Furthermore, the x-axis breaks and labels are formatted to display
months
(scale_x_date(date_breaks = "1 month", date_labels = "%Y-%m")).
user_join <- netflix_user %>%
mutate(join_date = as.Date(join_date)) %>%
mutate(join_month = floor_date(join_date, "month")) %>%
group_by(join_month) %>%
summarise(join_count = n())
user_join
## # A tibble: 22 × 2
## join_month join_count
## <date> <int>
## 1 2021-09-01 3
## 2 2021-10-01 3
## 3 2021-11-01 4
## 4 2021-12-01 4
## 5 2022-01-01 8
## 6 2022-02-01 5
## 7 2022-03-01 13
## 8 2022-04-01 19
## 9 2022-05-01 40
## 10 2022-06-01 295
## # ℹ 12 more rows
p <- ggplot(user_join, aes(x = join_month,
y = join_count))
p8 <- p + geom_line() +
geom_point() +
labs(title = "Number of Users Joining Over Time",
x = "Date",
y = "Number of Users") +
scale_x_date(date_breaks = "1 month", date_labels = "%Y-%m") +
theme(axis.text.x = element_text(angle = 45, hjust = 1),
plot.title = element_text(hjust = 0.5))
p8
ggsave(here("images", "user_join.png"), plot = p8)
## Saving 7 x 5 in image
Understanding where new users are joining from helps in assessing the geographical distribution of the Netflix userbase. It allows for insights into which countries contribute most to user growth. The analysis can reveal the effectiveness of marketing strategies or regional campaigns. Patterns in join dates may align with specific marketing efforts, helping to assess the success of promotions or advertising campaigns in different countries.

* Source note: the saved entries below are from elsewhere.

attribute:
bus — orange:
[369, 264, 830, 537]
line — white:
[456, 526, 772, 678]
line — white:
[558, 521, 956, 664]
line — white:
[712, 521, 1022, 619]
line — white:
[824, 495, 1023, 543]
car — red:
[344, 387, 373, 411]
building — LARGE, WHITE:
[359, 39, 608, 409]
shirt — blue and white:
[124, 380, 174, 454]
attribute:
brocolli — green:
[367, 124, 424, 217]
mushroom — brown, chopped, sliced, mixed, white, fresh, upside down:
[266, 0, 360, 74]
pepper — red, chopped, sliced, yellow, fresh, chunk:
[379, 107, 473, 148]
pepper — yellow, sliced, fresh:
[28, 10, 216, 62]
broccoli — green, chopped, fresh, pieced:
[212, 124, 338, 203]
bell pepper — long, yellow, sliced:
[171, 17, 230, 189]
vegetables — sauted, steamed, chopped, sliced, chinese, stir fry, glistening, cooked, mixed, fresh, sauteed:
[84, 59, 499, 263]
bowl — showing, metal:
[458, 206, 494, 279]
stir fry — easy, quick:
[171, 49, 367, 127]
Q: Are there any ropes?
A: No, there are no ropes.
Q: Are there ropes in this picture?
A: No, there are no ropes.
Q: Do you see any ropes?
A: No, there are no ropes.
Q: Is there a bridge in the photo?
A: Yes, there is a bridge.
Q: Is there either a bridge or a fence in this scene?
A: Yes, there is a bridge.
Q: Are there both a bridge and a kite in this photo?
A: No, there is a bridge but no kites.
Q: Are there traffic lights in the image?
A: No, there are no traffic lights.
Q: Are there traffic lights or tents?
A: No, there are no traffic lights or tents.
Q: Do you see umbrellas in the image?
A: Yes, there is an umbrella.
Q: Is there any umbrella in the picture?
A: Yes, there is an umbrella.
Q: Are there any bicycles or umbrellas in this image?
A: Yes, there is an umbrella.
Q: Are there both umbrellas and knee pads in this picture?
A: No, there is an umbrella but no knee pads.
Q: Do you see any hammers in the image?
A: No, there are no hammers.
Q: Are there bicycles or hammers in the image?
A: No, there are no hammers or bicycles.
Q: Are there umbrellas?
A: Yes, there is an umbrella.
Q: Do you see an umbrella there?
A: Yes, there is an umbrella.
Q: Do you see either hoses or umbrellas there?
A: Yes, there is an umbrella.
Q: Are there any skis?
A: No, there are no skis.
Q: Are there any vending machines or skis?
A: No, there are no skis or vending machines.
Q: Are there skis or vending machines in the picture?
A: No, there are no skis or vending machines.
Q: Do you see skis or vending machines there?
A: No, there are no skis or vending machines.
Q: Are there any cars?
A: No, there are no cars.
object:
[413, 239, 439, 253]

Join date analysis can highlight periods associated with the launch of Netflix in new countries or the introduction of localized content. This information is crucial for evaluating the impact of expansions on user acquisition. Examining the relationship between join dates and countries allows for the identification of potential differences in user engagement across regions. Understanding when users join and how they engage with the platform can inform content localization and user experience improvements. The insights gained from this analysis can inform strategic decisions related to resource allocation, marketing budgets, and content localization efforts. It helps Netflix tailor its strategies to better meet the needs and preferences of users in different regions.
A scatter plot was created to visualize the relationship between the join date of Netflix users and their respective countries.
The join_date column in the netflix_user
dataset is converted to a date format using the as.Date
function. The ggplot function is then used to initiate the plot, with
aesthetics mapped to the x-axis representing join dates
(join_date), the y-axis denoting countries
(country), and each point colored according to its
respective country.
The geom_point function is applied to generate the
scatter plot, where each point represents a user, and its position is
determined by the join date and the corresponding country.
netflix_user$join_date <- as.Date(netflix_user$join_date)
p <- ggplot(netflix_user, aes(x = join_date,
y = country,
color = country))
p9 <- p + geom_point() +
labs(title = "Relationship Between Join Date and Country",
x = "",
y = "Country") +
scale_x_date(date_breaks = "1 month", date_labels = "%Y-%m") +
theme(axis.text.x = element_text(angle = 45, hjust = 1),
plot.title = element_text(hjust = 0.5))
p9
ggsave(here("images", "join_country.png"), plot = p9)
## Saving 7 x 5 in image
It reveals that the majority of new user growth in several countries was concentrated in the latter half of 2022. However, since then, there has been a notable decline in new user additions, particularly in France, Canada, Brazil, and Australia when compared to other countries. This could suggest challenges specific to these countries, such as market saturation or changing user demands.
Leveraging the successful strategies from the peak growth period can be essential for Netflix to sustain user growth. For countries experiencing stagnation in new user additions, a reassessment of market strategies may be necessary. This could involve adjusting promotional activities or offering customized content to better align with local preferences.